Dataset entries
┄┄┄┄┄┄

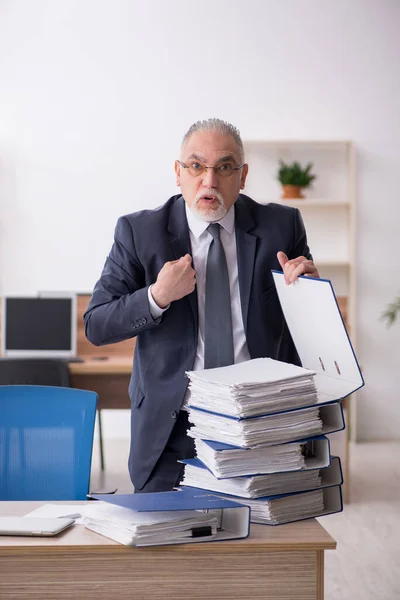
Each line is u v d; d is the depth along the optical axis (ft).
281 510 5.79
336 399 5.92
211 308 6.89
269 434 5.65
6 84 21.18
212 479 5.93
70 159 21.27
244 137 21.42
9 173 21.22
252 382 5.60
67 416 7.99
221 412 5.71
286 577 5.39
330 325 5.87
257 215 7.23
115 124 21.29
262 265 7.02
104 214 21.35
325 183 21.48
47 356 16.57
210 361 6.81
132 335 6.63
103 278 7.06
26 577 5.33
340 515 14.47
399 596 10.78
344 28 21.29
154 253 6.95
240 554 5.37
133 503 5.44
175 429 6.82
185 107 21.34
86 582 5.33
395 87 21.35
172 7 21.24
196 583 5.35
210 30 21.29
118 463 18.61
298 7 21.26
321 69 21.34
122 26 21.21
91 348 17.04
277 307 7.09
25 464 7.97
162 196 21.35
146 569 5.33
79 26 21.20
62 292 16.66
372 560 12.19
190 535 5.38
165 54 21.27
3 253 21.26
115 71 21.25
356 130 21.42
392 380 21.56
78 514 6.05
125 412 21.56
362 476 17.38
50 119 21.26
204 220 6.65
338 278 21.59
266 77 21.35
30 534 5.47
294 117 21.42
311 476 5.91
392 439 21.61
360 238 21.49
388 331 21.57
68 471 7.93
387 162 21.42
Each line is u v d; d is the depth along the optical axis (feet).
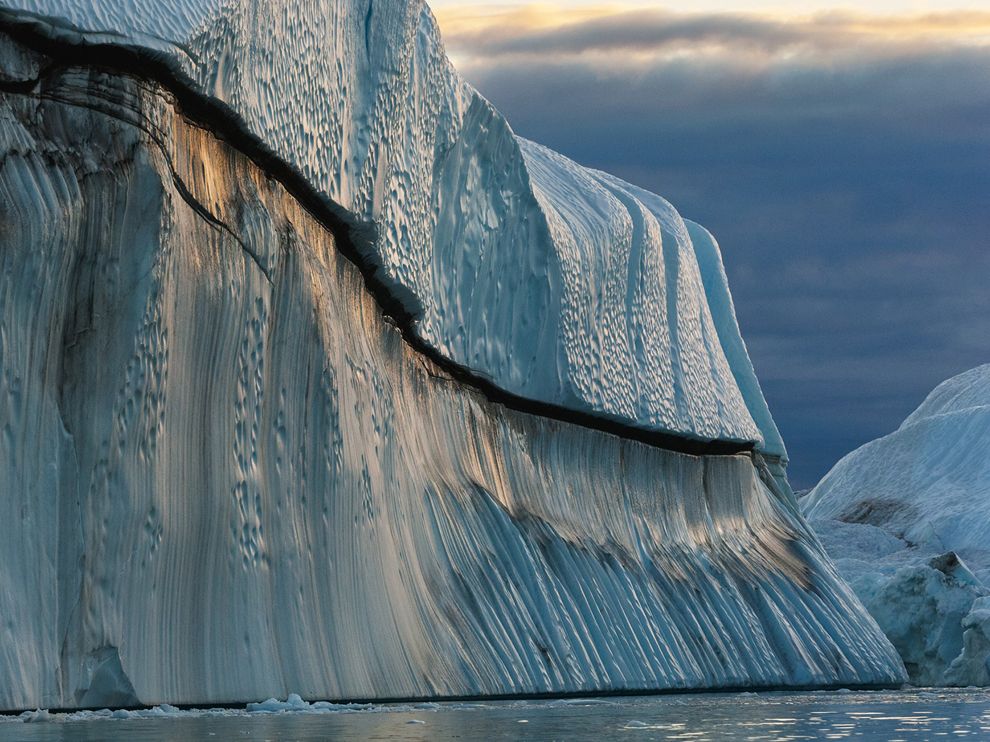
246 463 106.73
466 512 143.13
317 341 115.44
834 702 127.65
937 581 217.15
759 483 212.43
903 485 438.81
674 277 195.62
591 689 146.72
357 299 128.26
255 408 108.17
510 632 139.13
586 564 159.02
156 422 97.55
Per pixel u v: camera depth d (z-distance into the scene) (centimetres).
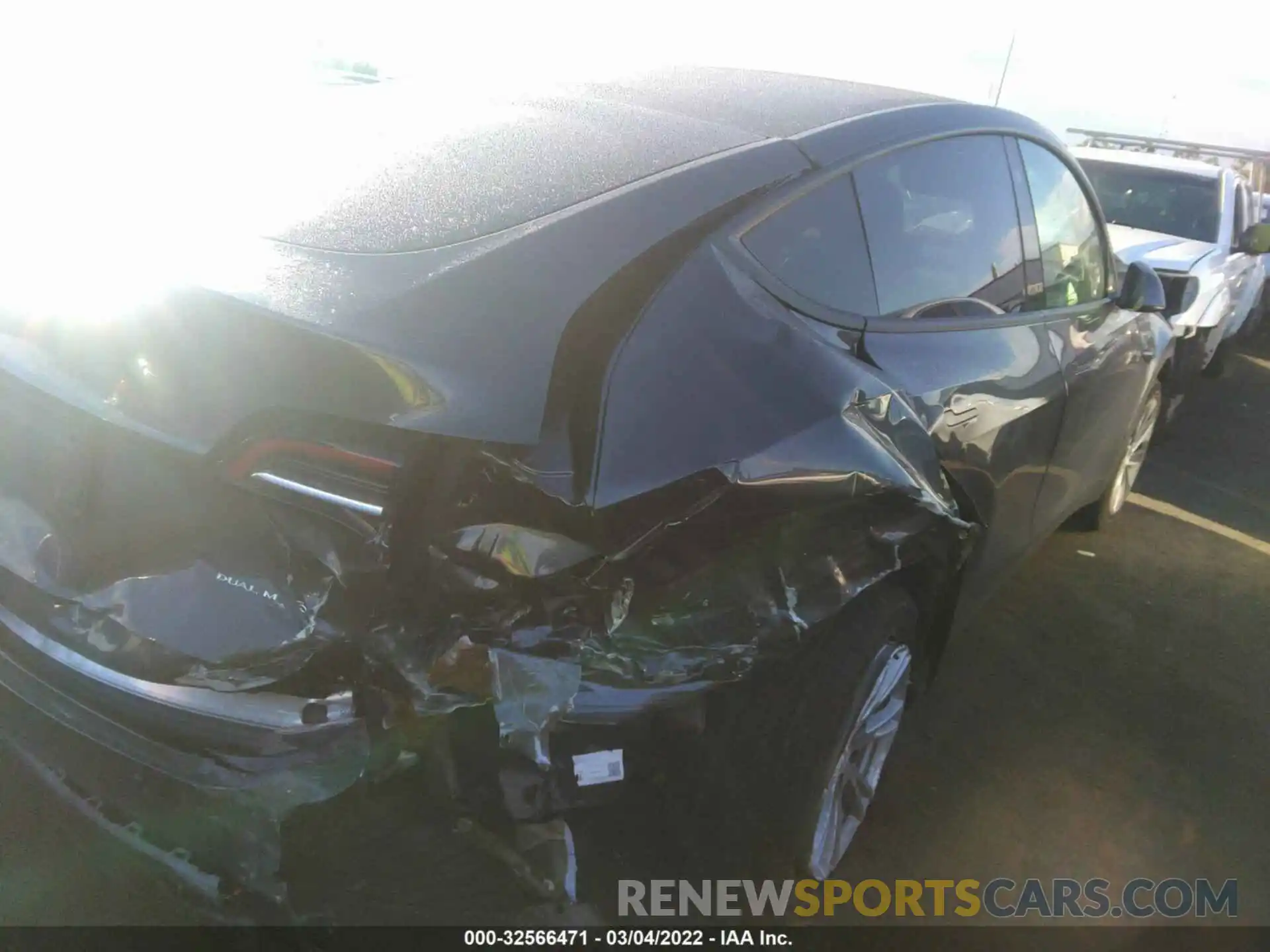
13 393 197
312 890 184
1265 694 393
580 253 200
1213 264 718
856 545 217
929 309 277
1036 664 392
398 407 166
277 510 171
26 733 198
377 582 166
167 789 179
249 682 173
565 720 175
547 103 272
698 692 188
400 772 175
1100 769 333
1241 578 495
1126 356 413
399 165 231
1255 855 303
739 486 186
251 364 171
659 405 184
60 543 194
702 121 261
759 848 221
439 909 189
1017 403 301
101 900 232
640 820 194
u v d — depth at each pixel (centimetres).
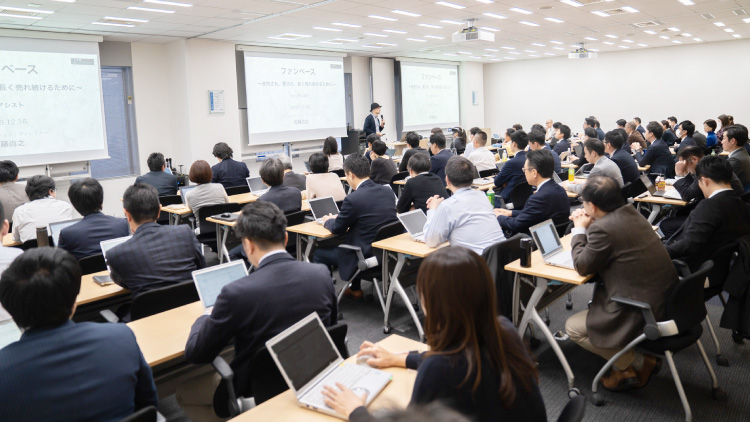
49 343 132
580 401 136
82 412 133
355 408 140
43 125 794
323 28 873
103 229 312
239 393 187
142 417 135
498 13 814
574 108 1594
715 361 306
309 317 170
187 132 956
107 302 286
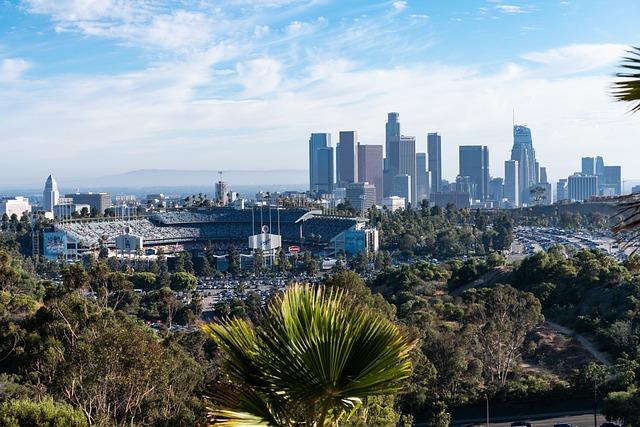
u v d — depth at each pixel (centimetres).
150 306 12444
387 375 758
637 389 4897
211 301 15562
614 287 8081
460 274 11369
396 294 11069
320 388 757
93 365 3728
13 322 5862
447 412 5559
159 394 4181
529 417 5425
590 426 5038
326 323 758
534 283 9481
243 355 799
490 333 6494
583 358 6462
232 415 788
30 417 2870
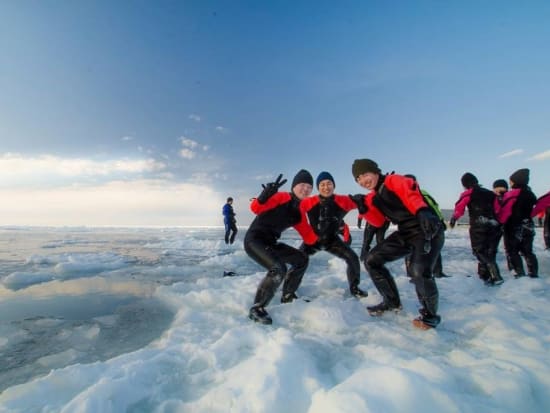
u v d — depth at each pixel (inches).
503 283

┄┄┄┄┄┄

EXERCISE OBJECTIVE
Within the data above, the lines from the one with "252 382 5.60" to the one with "133 503 5.44" must be repeated exactly; no other line belongs in the answer.

ANSWER TO THIS TASK
252 382 5.60
67 416 7.99
221 412 5.71
286 577 5.39
330 325 5.87
257 215 7.23
115 124 21.29
262 265 7.02
104 214 21.35
325 183 21.48
47 356 16.57
210 361 6.81
132 335 6.63
103 278 7.06
26 577 5.33
340 515 14.47
399 596 10.78
344 28 21.29
154 253 6.95
240 554 5.37
133 503 5.44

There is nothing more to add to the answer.